Wezenlijke veranderingen nemen de tijd, kosten veel tijd. Ik zou er onrustig of zelfs opstandig van worden. Ik beleef tegenwoordig mijn resterende en door de draai van de tijd veranderde idealen in het klein. Ik koester ze, want ik wil niet wegzakken in onverschilligheid. Het gevoel nog ‘dingen te doen te hebben’ maakt het leven zoveel leuker.
Die verdraaide idealen ook!
Interessante gedachten. De tijd verandert niet echt, blijkt als je die Haafner leest. Ik denk dat je niet meer één (groot) ideaal uit je jonge jaren kunt verwezenlijken. Daar zou je dus ook je levenlang op moeten focussen, in plaats van nu eens dit en dan weer dat te willen, en te laten vallen. “Vrede’ is een te breed begrip, vooral om in korte tijd te realiseren. Je ziet dat wij, die sinds 1945 in vrede leven, nog in de jaren ’50 huishielden in onze kolonie en nu weer vijandbeelden aan het creëeren zijn (moslims, Polen, ‘economische’ vluchtelingen). De Egyptenaar dr. Ibrahim Abouleish (www.sekem.com) wil ook vrede stichten, maar doet dat door te beginnen met het verbouwen van goede voeding… Om vrede te realiseren heb je enkele generaties tijd nodig.
Dank voor de mooie reactie Hendrik Jan. Kan ik me bij aansluiten.
‘In 1980 ging ik op vredesmissie naar het toen nog door president Tito bij elkaar gehouden Joegoslavië.’
Wie gaan op ‘vredesmissie’? Zijn dat niet alleen Goden?
Dank voor de reactie meneer of mevrouw Hpax. Gelet op uw naam bent u zelf misschien een vrede brenger?
@ ‘bent u zelf misschien een vrede brenger?
Neen, ik matig mij niet aan een God te zijn.
Vrede stichten doe je in en met jezelf. Tegelijkertijd kijk je naar jouw omgeving en je zult zien dat de omgeving ook vredig wordt. Er zijn teveel mensen die niet in staat zijn (voldoende) vrede in zichzelf te stichten, dus zal er onrust, afgunst, oorlog, armoede, criminaliteit en haat bestaan. Tegelijk met goedgeefsheid, vrede, rijkdom en liefde.
Ik ben tegelijk een vredestichter én haatzaaier, maar nu ben ik sterker als vredestichter.

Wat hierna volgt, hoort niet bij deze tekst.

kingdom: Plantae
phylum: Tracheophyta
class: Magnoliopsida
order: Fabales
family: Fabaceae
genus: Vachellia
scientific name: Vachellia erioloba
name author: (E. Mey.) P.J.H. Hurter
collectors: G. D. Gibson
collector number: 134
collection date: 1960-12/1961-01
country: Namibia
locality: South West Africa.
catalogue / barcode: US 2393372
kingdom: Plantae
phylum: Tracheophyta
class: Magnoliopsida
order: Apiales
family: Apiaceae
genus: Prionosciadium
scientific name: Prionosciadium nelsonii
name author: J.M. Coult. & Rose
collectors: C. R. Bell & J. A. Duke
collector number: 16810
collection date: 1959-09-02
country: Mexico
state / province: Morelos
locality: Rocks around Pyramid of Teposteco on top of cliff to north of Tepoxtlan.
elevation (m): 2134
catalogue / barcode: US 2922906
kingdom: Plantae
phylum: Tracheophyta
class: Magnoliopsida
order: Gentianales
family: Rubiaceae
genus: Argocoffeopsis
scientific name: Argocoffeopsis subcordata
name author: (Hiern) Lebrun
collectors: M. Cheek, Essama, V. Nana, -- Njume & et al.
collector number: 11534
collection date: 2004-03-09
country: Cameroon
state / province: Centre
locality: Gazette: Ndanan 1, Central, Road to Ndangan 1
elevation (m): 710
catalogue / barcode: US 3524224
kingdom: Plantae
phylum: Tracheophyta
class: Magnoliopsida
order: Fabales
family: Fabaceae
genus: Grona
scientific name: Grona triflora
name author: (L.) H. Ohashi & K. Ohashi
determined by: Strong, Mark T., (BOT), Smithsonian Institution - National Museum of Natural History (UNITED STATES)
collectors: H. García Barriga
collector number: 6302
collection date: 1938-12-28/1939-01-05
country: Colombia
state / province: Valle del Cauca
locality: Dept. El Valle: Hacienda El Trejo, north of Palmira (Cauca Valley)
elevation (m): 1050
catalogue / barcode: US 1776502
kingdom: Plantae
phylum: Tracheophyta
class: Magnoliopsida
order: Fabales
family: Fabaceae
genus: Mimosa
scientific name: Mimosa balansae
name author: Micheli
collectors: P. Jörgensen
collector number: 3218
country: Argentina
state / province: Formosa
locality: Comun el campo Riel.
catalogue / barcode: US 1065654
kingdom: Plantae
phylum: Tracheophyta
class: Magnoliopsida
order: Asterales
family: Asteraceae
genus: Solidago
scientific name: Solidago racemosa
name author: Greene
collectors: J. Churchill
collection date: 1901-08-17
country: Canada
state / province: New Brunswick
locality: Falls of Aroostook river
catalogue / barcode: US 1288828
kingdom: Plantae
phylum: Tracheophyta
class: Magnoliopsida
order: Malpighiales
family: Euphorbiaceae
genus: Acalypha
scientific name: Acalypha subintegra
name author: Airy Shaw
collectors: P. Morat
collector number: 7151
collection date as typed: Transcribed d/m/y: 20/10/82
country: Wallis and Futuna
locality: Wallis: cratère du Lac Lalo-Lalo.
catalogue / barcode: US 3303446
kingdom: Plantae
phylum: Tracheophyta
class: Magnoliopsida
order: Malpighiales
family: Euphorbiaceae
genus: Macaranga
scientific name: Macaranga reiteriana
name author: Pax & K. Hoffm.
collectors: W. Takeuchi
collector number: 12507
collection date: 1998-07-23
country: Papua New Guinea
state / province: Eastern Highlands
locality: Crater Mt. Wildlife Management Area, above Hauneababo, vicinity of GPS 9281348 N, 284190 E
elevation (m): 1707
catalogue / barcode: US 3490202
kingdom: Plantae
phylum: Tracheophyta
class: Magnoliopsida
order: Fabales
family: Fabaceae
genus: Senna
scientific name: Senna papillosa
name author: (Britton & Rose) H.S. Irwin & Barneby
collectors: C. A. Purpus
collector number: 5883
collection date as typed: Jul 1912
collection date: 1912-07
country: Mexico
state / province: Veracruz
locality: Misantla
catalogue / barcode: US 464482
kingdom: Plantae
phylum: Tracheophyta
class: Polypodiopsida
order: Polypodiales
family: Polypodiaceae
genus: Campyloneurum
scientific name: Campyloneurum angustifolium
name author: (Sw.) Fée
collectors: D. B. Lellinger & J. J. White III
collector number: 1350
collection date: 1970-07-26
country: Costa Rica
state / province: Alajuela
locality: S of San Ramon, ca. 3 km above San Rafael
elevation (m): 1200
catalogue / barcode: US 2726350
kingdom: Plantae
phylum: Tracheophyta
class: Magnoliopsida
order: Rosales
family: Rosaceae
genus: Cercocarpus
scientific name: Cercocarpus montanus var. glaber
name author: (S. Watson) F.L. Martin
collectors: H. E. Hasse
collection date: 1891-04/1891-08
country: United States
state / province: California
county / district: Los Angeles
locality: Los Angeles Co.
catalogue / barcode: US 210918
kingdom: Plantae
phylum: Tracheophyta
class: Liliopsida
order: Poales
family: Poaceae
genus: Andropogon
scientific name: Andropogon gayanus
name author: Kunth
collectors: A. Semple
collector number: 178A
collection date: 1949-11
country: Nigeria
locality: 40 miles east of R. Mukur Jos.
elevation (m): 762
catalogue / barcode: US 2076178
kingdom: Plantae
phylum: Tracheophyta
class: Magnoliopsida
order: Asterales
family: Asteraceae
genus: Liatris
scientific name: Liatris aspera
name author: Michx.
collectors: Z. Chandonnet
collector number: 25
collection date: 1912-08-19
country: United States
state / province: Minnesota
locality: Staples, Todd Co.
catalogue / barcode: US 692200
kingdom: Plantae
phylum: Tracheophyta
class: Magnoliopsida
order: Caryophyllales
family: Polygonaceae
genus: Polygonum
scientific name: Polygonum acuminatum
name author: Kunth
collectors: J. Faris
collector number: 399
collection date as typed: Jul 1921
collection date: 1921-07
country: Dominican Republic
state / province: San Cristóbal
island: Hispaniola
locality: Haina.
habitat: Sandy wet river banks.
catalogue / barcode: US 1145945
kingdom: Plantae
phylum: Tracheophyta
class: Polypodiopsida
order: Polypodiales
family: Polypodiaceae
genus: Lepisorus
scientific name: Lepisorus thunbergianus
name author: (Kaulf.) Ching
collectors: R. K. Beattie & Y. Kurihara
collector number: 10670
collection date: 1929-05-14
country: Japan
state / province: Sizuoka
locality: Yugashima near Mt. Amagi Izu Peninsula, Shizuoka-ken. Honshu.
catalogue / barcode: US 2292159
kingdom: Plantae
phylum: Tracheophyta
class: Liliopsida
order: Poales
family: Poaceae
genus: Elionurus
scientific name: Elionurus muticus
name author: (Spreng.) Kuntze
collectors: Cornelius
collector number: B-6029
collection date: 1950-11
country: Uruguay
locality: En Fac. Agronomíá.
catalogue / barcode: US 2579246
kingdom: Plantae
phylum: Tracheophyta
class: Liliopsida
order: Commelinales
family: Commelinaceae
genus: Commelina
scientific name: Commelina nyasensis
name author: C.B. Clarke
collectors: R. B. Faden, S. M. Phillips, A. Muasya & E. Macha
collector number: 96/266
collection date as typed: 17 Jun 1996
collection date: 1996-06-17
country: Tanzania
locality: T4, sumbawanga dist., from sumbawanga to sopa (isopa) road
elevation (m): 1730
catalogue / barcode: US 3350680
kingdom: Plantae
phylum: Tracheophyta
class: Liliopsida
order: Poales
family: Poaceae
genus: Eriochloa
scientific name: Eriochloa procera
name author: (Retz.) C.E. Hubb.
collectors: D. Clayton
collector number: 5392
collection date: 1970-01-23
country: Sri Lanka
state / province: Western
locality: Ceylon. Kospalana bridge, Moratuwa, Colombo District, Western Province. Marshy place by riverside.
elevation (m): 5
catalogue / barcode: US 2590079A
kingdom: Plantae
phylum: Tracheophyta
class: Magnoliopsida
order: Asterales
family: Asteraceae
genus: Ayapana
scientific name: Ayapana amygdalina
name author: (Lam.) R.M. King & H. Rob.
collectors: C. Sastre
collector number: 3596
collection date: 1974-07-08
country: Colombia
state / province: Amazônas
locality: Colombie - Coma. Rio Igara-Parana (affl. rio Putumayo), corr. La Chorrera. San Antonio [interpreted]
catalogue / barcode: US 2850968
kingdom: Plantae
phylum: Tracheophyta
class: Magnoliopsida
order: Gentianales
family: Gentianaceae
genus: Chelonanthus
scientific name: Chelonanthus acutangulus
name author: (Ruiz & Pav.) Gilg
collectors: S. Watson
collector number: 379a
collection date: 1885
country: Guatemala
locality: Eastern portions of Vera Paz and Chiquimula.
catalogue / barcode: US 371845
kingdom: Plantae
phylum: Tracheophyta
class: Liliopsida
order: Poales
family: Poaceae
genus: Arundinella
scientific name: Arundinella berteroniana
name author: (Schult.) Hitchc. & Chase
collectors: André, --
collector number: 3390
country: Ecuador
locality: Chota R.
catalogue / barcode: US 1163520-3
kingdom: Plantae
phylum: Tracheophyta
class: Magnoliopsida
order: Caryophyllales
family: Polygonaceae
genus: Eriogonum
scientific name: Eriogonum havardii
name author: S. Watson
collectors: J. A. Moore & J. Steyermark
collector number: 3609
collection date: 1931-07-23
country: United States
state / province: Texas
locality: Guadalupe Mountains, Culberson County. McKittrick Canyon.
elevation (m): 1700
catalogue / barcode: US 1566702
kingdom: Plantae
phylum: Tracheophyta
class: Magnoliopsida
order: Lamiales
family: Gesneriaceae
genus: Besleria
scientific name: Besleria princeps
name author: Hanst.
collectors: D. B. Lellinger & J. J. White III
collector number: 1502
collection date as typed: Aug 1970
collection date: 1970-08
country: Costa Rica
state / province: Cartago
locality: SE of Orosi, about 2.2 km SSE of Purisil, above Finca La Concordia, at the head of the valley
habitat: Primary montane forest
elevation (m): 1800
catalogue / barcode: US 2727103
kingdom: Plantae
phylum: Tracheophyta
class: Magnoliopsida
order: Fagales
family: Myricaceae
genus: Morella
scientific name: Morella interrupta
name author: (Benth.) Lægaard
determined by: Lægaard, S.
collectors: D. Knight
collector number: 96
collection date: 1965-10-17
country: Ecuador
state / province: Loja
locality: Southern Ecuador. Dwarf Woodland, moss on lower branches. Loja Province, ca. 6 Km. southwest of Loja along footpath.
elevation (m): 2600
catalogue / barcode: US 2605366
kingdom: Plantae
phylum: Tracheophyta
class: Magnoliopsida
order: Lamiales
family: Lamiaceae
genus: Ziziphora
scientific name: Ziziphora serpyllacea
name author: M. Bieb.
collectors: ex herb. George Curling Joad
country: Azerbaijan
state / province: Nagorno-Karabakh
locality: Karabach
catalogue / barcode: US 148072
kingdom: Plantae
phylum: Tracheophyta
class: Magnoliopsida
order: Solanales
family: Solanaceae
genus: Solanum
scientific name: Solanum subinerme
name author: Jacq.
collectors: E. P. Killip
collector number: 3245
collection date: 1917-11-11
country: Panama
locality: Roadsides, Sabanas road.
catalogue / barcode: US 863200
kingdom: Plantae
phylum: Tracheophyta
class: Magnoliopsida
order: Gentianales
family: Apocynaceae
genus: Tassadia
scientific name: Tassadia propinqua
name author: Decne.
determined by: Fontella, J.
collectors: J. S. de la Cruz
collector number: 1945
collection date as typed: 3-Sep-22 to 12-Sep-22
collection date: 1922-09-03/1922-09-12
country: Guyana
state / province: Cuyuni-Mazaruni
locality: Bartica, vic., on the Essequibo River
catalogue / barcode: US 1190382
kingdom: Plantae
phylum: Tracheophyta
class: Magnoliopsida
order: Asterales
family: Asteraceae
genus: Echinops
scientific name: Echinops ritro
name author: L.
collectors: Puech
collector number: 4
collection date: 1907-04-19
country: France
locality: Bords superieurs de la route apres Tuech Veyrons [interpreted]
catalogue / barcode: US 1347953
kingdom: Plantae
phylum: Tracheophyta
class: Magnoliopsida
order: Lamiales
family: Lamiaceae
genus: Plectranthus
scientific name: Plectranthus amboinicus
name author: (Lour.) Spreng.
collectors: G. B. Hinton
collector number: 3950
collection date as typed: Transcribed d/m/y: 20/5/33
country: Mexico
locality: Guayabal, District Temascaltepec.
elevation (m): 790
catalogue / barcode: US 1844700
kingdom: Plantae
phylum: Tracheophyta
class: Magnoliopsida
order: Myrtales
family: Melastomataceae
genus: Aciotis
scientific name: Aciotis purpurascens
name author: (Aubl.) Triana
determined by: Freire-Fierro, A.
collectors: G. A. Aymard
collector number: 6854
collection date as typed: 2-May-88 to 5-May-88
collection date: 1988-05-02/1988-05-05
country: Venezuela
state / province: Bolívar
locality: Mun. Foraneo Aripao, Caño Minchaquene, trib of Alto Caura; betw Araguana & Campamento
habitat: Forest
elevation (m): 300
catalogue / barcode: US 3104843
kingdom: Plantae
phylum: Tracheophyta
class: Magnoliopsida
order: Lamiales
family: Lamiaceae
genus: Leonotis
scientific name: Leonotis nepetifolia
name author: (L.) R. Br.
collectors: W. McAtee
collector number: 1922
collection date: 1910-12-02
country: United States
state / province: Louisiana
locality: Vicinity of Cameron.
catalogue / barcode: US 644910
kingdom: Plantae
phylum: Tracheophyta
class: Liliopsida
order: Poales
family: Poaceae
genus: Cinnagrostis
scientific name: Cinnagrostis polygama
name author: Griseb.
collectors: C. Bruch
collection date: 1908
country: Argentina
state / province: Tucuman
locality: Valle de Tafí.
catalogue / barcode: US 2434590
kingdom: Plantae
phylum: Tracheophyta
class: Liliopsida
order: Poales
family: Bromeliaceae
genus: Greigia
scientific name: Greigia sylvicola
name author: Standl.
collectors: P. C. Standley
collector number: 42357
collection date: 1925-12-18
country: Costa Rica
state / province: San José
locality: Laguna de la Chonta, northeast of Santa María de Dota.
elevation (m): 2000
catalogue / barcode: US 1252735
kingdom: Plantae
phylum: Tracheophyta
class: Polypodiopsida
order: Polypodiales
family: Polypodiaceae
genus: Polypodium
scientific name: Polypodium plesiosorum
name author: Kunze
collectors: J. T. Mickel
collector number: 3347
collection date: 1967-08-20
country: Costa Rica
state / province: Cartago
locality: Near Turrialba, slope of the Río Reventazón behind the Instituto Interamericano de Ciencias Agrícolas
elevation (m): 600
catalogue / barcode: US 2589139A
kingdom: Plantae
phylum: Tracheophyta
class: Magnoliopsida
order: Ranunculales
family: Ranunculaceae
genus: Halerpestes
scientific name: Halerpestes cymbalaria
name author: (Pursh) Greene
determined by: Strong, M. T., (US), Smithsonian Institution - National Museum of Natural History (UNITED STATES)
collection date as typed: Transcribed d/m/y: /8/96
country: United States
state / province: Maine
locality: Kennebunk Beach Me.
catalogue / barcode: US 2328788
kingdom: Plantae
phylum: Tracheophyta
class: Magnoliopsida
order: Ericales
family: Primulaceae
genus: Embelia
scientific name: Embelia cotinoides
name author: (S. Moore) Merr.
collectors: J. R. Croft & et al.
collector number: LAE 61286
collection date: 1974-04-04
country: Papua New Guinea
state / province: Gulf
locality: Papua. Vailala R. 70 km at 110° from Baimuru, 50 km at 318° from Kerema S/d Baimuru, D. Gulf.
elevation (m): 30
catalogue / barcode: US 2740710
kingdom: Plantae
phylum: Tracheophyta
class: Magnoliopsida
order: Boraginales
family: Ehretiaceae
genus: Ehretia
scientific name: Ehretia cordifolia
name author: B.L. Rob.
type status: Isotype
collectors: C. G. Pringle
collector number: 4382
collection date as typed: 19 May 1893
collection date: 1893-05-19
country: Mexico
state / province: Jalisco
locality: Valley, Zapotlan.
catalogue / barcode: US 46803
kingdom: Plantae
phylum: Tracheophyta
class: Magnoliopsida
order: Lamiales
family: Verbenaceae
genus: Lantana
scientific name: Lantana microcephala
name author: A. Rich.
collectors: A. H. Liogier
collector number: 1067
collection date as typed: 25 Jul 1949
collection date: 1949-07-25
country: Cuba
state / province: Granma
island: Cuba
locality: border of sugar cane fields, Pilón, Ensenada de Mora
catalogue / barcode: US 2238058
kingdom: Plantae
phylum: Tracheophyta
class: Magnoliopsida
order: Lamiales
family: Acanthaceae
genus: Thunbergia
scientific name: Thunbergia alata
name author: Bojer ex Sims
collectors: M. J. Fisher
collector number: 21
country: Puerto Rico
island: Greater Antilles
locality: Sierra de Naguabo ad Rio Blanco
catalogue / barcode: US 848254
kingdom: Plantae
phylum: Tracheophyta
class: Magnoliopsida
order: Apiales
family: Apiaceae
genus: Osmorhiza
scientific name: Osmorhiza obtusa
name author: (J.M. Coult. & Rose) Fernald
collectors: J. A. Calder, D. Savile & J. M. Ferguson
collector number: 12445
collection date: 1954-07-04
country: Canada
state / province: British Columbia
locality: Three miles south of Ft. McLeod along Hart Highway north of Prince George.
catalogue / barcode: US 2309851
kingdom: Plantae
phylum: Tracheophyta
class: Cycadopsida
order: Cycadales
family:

Dank Jacques Vredestichter
Wie geen idealen meer heeft en nergens aan deelneemt is dood van binnen en kan er net zo goed niet zijn want die leverd geen enkele bijdrage aan de samenleving, trouwens wat is dat samenleving, die bestaat niet.
Kijk wat ik hier naar voren breng is al geen vrede, maar een aanval van wie er beter niet kan zijn, zolang er geschriften zijn en boeken en grottekeningen is er nog nooit sprake van vrede geweest de mens wil geen vrede. Dat is een ijdele hoop en zal er ook nooit komen, daarvoor is het mensdom veel te divers van geloof van opvattingen en juist om dat geloof en opvattingen moord men elkaar uit, maar blijven schrijven dat is gewoon belangrijk,
Bertus.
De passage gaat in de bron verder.